Amoroso - João Gilberto
- Humberto Piccoli
- 20 de jul. de 2016
- 3 min de leitura

"Amoroso" é o nome de um dos melhores álbuns de João Gilberto, um mito da música brasileira que eu demorei muito a entender e admirar.
O álbum é muito especial por três razões:
1. Não há nada mais característico da sonoridade revolucionária da bossa nova do que João Gilberto cantando e tocando seu violão. Não é à toa, não é só uma característica única, genética. É fruto de muito trabalho. Tanto a voz quanto o violão de João são meticulosamente estudados.
Quanto ao violão, não há música com "uma levada igual". A "levada" de João Gilberto é na verdade uma mescla de levadas bem variadas e muito bem ensaiadas que nada tem a ver com as levadas padrões da bossa nova que nós violonistas estudamos nos métodos de violão. Estudar o violão de João Gilberto é coisa séria!
Quando à voz, fora a clássica característica do som "sem potência", que tem mais significado histórico do que qualquer outra coisa - afinal de contas João não inventou a dinâmica, mas fez muito bom uso dela -, o cantor navega no ritmo melódico com muita liberdade lírica. Fato que combina muito com a segunda razão explicada a seguir.
2. Outro pilar fundamental da história da bossa nova se chama Tom Jobim. Tom, além de ser o compositor mais prolífico e criativo da bossa nova, levou a nossa música - junto com João Gilberto - para os Estados Unidos e o resto do mundo, e fez todo mundo babar por ela.

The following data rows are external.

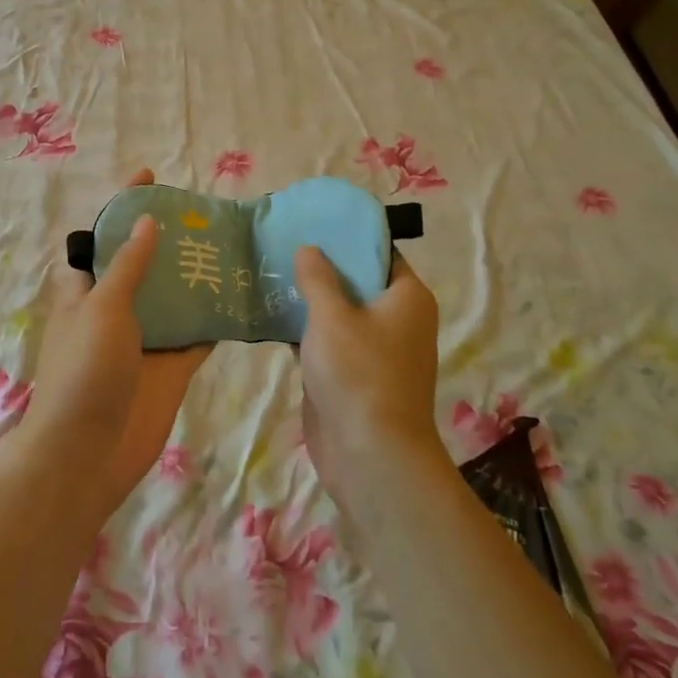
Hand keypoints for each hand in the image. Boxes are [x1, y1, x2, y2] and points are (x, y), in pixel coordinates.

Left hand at [19, 170, 212, 520]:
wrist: (89, 453)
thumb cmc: (85, 370)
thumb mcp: (102, 308)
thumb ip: (128, 266)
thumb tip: (145, 221)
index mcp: (86, 290)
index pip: (104, 237)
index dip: (123, 207)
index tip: (149, 177)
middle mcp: (115, 310)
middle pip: (144, 265)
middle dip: (169, 240)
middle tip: (205, 213)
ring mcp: (145, 340)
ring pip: (174, 299)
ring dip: (196, 277)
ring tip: (232, 245)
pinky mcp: (171, 368)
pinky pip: (197, 336)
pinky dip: (215, 319)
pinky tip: (242, 297)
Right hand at [292, 246, 444, 508]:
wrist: (370, 454)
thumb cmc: (358, 373)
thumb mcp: (332, 316)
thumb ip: (317, 278)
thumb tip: (309, 248)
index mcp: (406, 297)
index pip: (380, 253)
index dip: (348, 237)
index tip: (313, 223)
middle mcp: (397, 319)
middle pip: (357, 281)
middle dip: (322, 267)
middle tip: (282, 244)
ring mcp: (374, 350)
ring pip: (340, 313)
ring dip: (310, 300)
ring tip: (270, 273)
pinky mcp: (352, 375)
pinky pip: (328, 342)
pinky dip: (306, 330)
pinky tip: (271, 316)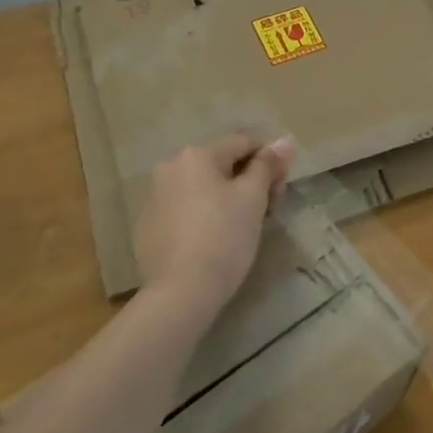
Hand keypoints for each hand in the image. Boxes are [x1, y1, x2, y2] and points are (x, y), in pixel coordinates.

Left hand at [131, 133, 295, 316]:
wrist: (181, 292)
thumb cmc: (224, 237)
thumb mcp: (253, 197)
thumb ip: (268, 164)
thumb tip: (285, 140)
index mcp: (196, 155)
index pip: (244, 143)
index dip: (269, 162)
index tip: (280, 189)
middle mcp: (170, 167)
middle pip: (222, 164)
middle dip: (249, 180)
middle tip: (268, 209)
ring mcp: (154, 197)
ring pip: (203, 186)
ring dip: (227, 196)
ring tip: (243, 226)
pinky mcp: (148, 225)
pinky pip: (186, 207)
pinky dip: (204, 213)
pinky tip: (215, 238)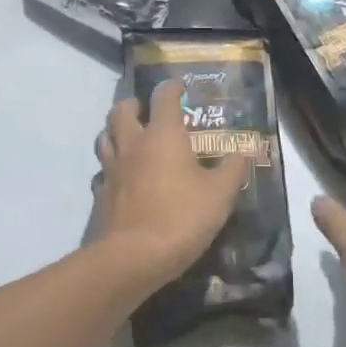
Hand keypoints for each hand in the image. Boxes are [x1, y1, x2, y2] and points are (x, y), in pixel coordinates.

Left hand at [96, 79, 248, 285]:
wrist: (133, 258)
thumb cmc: (181, 217)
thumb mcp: (220, 193)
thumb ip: (234, 168)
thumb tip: (244, 150)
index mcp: (163, 135)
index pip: (163, 97)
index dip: (172, 88)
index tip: (180, 88)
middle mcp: (133, 144)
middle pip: (122, 110)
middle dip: (134, 105)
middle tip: (147, 111)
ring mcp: (112, 169)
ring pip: (105, 138)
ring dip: (116, 132)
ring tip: (131, 140)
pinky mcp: (101, 195)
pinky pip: (103, 172)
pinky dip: (111, 169)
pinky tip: (123, 179)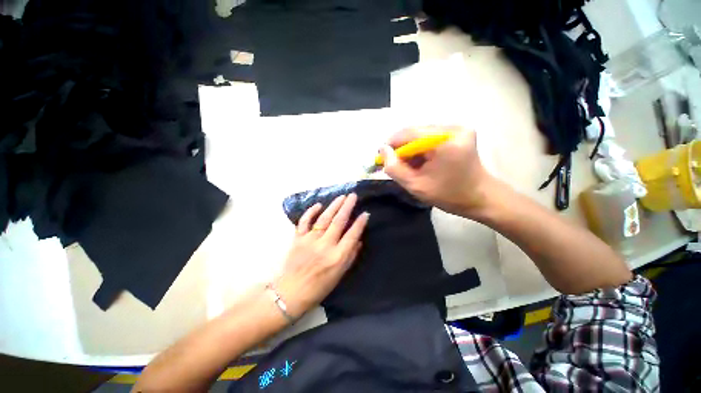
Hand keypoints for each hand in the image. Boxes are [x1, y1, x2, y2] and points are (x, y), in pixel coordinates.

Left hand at [274, 194, 368, 318]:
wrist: (291, 292)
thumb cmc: (319, 287)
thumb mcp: (340, 275)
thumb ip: (350, 256)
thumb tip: (358, 240)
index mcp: (337, 257)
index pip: (352, 235)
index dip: (360, 223)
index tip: (365, 213)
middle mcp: (325, 246)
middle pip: (338, 222)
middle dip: (347, 207)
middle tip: (353, 195)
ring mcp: (310, 240)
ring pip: (324, 218)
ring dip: (334, 206)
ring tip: (342, 196)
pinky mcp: (298, 239)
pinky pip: (304, 222)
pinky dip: (311, 212)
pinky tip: (318, 205)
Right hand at [380, 126, 493, 215]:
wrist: (480, 197)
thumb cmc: (448, 195)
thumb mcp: (416, 186)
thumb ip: (395, 168)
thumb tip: (383, 150)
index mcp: (445, 140)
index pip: (409, 133)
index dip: (392, 143)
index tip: (381, 157)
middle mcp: (453, 127)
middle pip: (416, 131)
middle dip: (402, 147)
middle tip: (394, 163)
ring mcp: (458, 128)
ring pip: (422, 134)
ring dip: (411, 148)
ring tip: (408, 165)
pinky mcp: (459, 132)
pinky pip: (431, 136)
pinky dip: (421, 148)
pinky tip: (420, 161)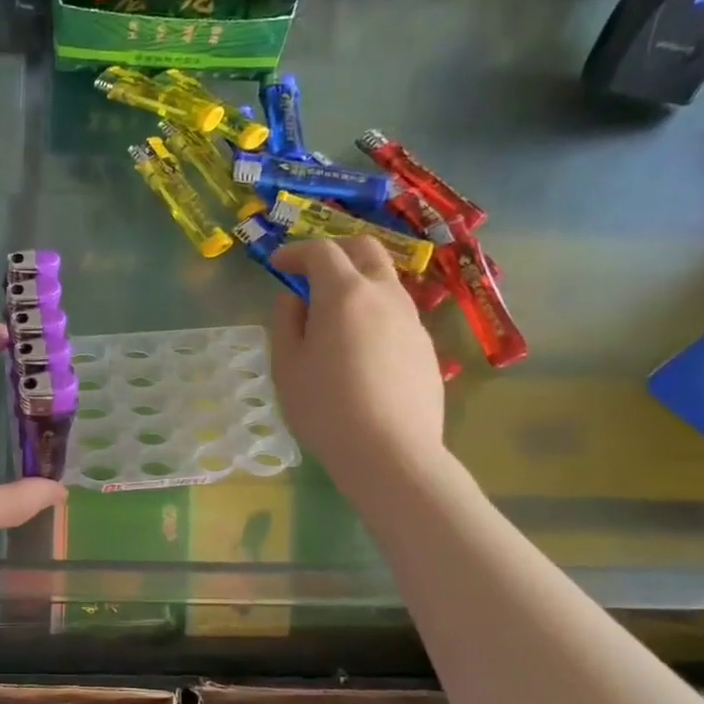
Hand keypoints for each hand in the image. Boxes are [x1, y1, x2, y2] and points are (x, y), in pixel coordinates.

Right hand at [270, 236, 446, 480]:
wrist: (390, 452)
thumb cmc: (325, 407)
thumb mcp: (287, 366)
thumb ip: (286, 322)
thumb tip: (294, 299)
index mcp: (345, 294)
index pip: (321, 251)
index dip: (296, 252)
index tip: (277, 265)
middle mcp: (384, 295)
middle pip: (366, 250)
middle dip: (336, 251)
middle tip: (311, 273)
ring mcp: (411, 320)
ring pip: (386, 281)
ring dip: (358, 282)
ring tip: (334, 314)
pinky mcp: (425, 347)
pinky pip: (396, 314)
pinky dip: (374, 313)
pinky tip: (359, 348)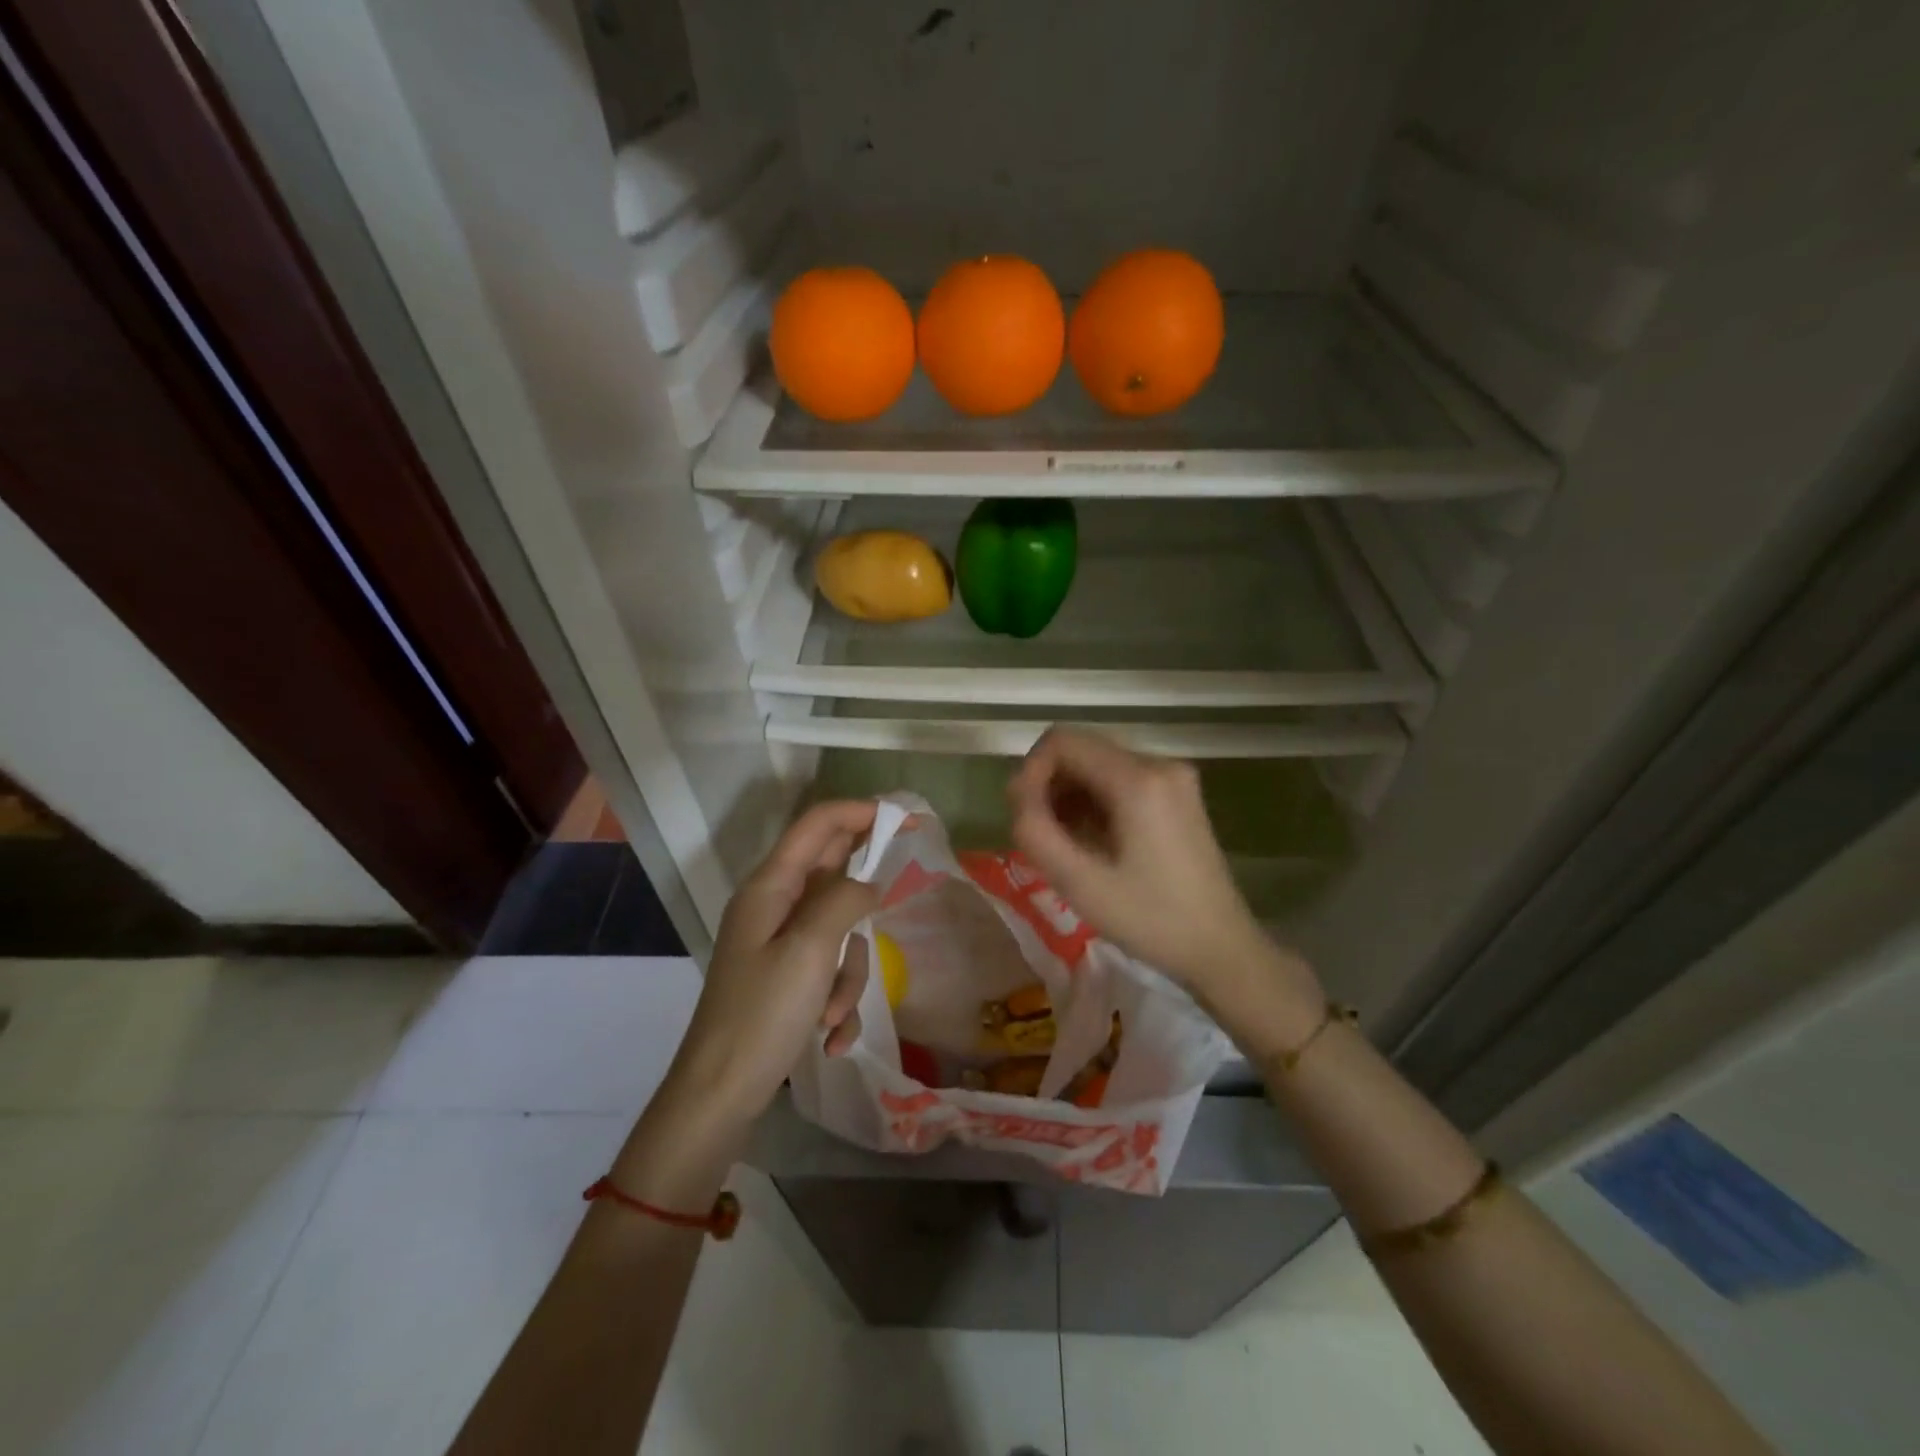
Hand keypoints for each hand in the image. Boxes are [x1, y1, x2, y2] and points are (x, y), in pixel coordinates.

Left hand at [665, 801, 880, 1124]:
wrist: (718, 1096)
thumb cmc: (762, 1016)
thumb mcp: (810, 951)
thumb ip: (845, 900)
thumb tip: (870, 882)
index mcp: (770, 886)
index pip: (819, 824)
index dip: (862, 812)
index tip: (908, 822)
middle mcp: (774, 905)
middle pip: (832, 874)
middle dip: (863, 900)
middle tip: (896, 901)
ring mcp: (780, 943)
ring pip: (839, 930)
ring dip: (849, 972)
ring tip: (833, 1014)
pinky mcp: (787, 977)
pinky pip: (829, 969)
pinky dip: (837, 999)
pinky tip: (832, 1038)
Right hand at [1007, 729, 1319, 1014]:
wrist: (1220, 949)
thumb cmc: (1150, 920)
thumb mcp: (1080, 882)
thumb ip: (1035, 831)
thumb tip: (1018, 794)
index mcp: (1138, 779)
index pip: (1062, 741)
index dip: (1030, 771)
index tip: (1023, 815)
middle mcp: (1159, 763)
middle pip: (1081, 750)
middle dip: (1049, 785)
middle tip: (1038, 835)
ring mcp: (1173, 777)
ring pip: (1098, 765)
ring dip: (1069, 796)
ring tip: (1062, 844)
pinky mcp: (1178, 794)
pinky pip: (1119, 780)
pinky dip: (1094, 802)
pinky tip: (1089, 841)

"Amoroso" é repleto de canções do maestro, o que é de praxe em qualquer disco de bossa nova de sucesso. Mas não é só na autoria de algumas canções que o mestre Tom está presente. A parceria entre Tom e João vem desde o lançamento do disco "Canção do Amor Demais" (1958), e começou aí a sonoridade que viria a ser chamada de bossa nova. É a batida, é a letra, é a melodia, são os arranjos econômicos, é o bom gosto de quem conhece música e a vida.
3. Complementando essa parceria, estão os arranjos e regência de Claus Ogerman. Não é a toa que ele citado na capa do disco. Ogerman foi um dos poucos arranjadores cujas interpretações das bossas realmente agradavam Tom Jobim, por esta razão acabou trabalhando em alguns dos discos do maestro.
Tom era tão chegado no arranjador que convenceu Frank Sinatra a contratá-lo para o célebre disco "Francis Albert Sinatra & Antonio Carlos Jobim" (1967), o que não deve ter sido fácil, visto que o cantor americano era muito exigente só trabalhava com gente do calibre de Nelson Riddle, por exemplo.
Claus não era nenhuma estrela no mundo dos arranjadores americanos, mas seu estilo simplesmente casou com a bossa nova. O disco da dupla Sinatra & Jobim é um belo exemplo de como seu estilo se tornou tão único. Quem está acostumado a ouvir Frank Sinatra espera os sons matadores de big bands super bem orquestradas e regidas, mas os arranjos de Ogerman prezam por uma simplicidade que simplesmente tornam o disco da dupla muito especial e diferente.
Recomendo a apreciação desse disco, que conta com as voz inigualável do melhor cantor americano e a voz e o violão tranquilos do gênio Jobim. Ambos orquestrados magistralmente por Ogerman com frases e acordes encaixados perfeitamente a cada compasso. Um clássico da melhor qualidade!
Todas essas três características estão muito presentes em "Amoroso". Além disso, a escolha do repertório é primorosa.
"Estate (Bruno Martino / Bruno Brighetti)" pode ter encontrado neste disco sua melhor interpretação. O sucesso dessa música entre os músicos de jazz se deve muito a João Gilberto. "Besame Mucho (Consuelo Velázquez)" e "'S Wonderful (George Gershwin / Ira Gershwin)" também são interpretadas com incrível cuidado e maestria.
"Amoroso" é um tratado de bom gosto e uma homenagem belíssima aos anos áureos da bossa nova.
Do ponto de vista violonístico, é sempre uma aula de acompanhamento ouvir o violão de João Gilberto. Sem atravessar ninouém, João toca seu som único e consegue, mesmo num estilo que é tão simplificado, esbanjar criatividade e musicalidade. Nota mil!